Tuesday, April 19, 2011

Albert Collins: Ice Pickin'


ALBERT COLLINS: ICE PICKIN' (1978)

1) Honey, Hush!; 2) When The Welfare Turns Its Back On You; 3) Ice Pick; 4) Cold, Cold Feeling; 5) Too Tired; 6) Master Charge; 7) Conversation With Collins; 8) Avalanche.

For technical reasons, in 1973 Albert once again found himself without a record label, but him being «The Ice Man» and all, he took it cool and made good use of the next five years just tight­ening up his act, writing new tunes, and waiting for Fortune's next big break to come and tap Albert Collins on the shoulder rather than Albert Collins hunting for that big break and wrecking his nervous system. The (un)expected break came in 1977, when he landed a contract with Alligator Re­cords in Chicago and staged his biggest comeback, ever.

Chronologically, this coincided with Muddy Waters' similar «comeback» with Hard Again; but Muddy's refreshening was very much the result of hard work on the part of Johnny Winter and a team of fresh young bluesmen from a new generation of roots-rockers, whereas Ice Pickin', as damn good as the backing musicians are, primarily depends on Albert's own songwriting, singing and, of course, ice-pickin', that is, string-bendin'.
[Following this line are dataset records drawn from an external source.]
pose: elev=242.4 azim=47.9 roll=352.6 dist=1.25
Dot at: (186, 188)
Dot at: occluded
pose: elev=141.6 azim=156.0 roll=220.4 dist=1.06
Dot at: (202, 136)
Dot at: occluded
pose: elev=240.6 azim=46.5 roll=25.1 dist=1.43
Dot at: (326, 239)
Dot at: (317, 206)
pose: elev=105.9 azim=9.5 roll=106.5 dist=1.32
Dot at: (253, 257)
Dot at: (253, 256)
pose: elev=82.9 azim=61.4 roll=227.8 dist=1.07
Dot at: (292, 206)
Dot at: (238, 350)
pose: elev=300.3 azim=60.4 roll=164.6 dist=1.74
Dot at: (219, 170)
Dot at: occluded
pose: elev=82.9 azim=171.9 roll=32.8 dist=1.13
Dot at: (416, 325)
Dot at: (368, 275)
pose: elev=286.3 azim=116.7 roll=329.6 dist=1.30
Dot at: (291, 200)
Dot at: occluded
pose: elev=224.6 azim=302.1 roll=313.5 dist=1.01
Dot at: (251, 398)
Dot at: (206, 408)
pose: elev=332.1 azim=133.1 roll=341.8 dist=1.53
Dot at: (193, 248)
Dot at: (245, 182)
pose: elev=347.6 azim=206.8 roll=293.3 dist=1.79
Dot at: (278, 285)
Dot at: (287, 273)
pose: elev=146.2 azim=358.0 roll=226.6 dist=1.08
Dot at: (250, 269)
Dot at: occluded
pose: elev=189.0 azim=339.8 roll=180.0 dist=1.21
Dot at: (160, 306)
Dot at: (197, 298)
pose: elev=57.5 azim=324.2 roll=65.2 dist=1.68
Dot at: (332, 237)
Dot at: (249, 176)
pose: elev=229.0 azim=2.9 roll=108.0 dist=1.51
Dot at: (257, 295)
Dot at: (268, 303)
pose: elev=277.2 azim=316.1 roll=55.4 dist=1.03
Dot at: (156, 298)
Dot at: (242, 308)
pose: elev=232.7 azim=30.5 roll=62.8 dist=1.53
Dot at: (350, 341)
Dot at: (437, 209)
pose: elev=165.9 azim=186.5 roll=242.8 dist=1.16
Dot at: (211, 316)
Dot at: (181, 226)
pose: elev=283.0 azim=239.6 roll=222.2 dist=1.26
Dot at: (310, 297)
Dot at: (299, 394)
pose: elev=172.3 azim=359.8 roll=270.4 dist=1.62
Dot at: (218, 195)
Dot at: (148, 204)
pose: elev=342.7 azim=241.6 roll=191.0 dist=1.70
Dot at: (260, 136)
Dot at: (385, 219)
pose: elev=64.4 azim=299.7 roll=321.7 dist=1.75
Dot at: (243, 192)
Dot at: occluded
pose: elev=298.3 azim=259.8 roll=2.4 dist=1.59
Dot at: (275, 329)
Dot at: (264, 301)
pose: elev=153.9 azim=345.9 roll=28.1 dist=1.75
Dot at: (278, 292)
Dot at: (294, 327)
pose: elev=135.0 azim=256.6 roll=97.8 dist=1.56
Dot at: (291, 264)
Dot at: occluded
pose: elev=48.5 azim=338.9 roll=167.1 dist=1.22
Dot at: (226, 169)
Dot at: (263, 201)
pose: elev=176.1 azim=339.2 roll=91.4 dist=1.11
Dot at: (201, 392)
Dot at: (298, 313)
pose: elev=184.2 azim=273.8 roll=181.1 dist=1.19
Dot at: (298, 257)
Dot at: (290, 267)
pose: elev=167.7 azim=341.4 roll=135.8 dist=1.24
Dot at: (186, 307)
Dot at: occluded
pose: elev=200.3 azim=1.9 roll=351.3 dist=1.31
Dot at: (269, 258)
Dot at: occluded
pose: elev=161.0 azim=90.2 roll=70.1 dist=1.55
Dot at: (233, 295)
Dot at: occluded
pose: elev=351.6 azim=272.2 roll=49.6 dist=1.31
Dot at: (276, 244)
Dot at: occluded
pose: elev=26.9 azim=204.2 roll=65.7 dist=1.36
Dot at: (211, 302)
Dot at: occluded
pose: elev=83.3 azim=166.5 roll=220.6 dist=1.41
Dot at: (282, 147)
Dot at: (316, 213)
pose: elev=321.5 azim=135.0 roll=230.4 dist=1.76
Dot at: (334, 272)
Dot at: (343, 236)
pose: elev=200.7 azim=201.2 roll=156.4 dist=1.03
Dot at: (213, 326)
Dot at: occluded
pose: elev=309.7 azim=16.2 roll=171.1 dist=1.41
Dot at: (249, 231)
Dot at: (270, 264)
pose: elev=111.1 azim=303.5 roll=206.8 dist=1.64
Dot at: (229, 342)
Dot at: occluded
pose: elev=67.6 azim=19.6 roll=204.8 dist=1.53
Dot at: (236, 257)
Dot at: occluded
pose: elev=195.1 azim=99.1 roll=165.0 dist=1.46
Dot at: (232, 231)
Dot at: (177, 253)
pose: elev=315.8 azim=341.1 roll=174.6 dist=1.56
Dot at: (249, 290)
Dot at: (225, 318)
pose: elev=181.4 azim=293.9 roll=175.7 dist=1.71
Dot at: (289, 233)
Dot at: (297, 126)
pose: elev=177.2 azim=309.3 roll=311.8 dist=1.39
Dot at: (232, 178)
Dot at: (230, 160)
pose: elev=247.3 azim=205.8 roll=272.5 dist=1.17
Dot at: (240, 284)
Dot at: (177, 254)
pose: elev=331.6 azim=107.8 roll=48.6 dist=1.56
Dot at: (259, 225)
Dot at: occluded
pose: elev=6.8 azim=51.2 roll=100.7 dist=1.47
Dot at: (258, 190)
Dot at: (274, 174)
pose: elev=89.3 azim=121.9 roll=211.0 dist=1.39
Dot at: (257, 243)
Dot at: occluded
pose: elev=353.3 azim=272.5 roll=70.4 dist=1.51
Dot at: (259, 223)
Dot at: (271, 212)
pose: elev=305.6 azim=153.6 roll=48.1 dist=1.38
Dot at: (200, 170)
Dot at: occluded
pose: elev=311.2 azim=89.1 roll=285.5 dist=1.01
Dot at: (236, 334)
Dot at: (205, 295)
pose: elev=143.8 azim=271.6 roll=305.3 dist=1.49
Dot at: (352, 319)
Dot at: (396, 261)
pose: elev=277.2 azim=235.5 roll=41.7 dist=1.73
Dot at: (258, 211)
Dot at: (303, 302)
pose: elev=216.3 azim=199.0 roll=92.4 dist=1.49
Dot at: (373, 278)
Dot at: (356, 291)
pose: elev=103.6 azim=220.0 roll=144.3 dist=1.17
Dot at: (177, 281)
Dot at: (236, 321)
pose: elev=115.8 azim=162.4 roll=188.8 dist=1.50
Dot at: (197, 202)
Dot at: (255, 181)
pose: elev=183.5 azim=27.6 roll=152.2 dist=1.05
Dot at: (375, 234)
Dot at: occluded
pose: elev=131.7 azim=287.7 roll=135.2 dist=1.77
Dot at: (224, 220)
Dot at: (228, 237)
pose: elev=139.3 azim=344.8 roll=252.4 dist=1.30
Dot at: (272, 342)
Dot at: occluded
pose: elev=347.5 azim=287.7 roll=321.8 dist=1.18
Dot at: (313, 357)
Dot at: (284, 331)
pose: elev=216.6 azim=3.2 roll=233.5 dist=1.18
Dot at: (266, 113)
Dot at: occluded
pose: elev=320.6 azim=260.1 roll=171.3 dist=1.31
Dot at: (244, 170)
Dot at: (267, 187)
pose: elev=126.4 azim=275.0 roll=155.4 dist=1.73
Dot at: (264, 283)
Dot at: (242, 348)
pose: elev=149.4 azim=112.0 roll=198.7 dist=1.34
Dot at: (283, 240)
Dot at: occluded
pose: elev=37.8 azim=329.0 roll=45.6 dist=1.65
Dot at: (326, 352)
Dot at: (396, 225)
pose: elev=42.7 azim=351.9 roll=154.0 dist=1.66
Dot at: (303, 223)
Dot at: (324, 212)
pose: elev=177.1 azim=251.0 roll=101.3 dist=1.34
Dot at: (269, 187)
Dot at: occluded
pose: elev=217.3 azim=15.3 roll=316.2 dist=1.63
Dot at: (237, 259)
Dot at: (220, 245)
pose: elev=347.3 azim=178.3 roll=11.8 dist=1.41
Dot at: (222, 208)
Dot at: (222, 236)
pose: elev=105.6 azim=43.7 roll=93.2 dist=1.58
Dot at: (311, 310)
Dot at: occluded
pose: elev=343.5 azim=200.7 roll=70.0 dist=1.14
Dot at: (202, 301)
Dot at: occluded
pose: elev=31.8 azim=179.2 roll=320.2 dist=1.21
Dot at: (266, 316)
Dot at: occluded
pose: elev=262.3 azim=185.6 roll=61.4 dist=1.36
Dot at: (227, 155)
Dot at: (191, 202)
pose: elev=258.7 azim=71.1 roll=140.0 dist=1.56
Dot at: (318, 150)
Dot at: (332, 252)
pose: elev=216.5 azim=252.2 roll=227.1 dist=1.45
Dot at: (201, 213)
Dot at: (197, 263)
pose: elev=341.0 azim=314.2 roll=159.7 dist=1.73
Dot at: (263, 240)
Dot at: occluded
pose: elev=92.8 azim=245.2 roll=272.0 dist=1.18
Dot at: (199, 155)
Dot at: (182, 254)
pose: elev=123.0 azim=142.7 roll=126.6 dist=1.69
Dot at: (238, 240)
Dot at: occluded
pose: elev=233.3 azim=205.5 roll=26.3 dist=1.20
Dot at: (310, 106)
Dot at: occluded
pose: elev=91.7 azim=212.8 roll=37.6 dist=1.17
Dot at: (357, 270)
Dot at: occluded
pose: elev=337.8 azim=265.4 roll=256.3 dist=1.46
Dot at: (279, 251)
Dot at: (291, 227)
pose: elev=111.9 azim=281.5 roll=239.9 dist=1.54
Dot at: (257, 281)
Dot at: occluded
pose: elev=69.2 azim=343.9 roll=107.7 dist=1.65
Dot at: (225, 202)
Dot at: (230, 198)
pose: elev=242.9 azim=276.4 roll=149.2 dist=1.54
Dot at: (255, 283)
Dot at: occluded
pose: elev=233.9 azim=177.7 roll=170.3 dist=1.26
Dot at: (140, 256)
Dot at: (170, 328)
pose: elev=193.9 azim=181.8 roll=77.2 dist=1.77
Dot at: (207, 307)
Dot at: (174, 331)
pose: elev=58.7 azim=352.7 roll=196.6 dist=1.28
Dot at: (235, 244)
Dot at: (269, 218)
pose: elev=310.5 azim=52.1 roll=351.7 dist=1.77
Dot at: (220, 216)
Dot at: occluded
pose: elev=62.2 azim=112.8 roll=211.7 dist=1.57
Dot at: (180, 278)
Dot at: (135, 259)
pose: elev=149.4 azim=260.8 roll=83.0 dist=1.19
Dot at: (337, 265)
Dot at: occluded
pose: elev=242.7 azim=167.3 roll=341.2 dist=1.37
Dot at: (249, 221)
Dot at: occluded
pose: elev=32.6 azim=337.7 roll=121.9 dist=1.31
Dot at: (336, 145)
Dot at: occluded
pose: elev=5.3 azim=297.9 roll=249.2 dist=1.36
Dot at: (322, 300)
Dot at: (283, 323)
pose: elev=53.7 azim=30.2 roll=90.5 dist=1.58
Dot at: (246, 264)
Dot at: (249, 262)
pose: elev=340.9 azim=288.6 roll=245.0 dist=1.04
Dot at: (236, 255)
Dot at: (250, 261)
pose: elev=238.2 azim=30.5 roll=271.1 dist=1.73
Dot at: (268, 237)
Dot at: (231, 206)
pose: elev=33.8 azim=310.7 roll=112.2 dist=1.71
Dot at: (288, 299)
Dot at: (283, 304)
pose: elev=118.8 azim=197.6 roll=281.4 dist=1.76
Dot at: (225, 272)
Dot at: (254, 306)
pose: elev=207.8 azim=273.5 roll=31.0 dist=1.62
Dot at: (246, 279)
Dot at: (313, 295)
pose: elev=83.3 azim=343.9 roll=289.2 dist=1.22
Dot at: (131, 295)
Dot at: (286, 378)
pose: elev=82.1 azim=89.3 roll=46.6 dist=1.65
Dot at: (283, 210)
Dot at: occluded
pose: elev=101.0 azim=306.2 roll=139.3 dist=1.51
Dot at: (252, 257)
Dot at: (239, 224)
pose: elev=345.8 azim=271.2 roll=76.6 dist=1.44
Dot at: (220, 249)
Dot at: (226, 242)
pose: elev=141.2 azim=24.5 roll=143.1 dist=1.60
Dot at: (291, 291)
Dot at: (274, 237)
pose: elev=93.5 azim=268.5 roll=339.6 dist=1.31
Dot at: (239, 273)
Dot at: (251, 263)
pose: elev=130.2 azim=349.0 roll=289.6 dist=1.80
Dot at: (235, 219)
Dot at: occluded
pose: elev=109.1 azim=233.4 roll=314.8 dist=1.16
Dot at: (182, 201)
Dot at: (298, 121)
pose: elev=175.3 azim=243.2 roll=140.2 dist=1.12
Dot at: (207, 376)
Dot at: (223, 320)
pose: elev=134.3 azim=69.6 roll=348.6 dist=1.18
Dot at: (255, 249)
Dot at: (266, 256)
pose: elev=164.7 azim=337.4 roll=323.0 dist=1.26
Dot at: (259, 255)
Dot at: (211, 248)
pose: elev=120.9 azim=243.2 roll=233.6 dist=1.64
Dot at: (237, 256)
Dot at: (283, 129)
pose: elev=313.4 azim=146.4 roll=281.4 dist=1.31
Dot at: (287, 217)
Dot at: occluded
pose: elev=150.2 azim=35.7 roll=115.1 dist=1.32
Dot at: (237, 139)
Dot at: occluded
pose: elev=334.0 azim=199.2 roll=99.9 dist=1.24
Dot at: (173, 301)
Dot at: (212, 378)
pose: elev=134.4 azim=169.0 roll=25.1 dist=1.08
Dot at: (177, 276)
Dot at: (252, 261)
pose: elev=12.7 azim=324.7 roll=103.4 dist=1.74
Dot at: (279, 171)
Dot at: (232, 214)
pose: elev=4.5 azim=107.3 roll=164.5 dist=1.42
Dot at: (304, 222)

The big difference between this and Albert's Imperial records is — to hell with modesty and hu­mility; this is Collins' own show all the way. When he doesn't play, he sings, when he doesn't sing he plays, and the sax and keyboard players are only there to add background juice. Pretentious, perhaps, but why should anyone sacrifice concrete quality for discrete equality? 'Avalanche' has two and a half minutes of the finest, scorchiest, sharpest boogie soloing you'll hear anywhere, and it's fairly inventive, too, alternating jazz, blues, and rock'n'roll phrasing, all recorded in a clean, shrill, fail-less tone; a rare case of perfect balance between intellectual mastery of the form and pure kickass energy.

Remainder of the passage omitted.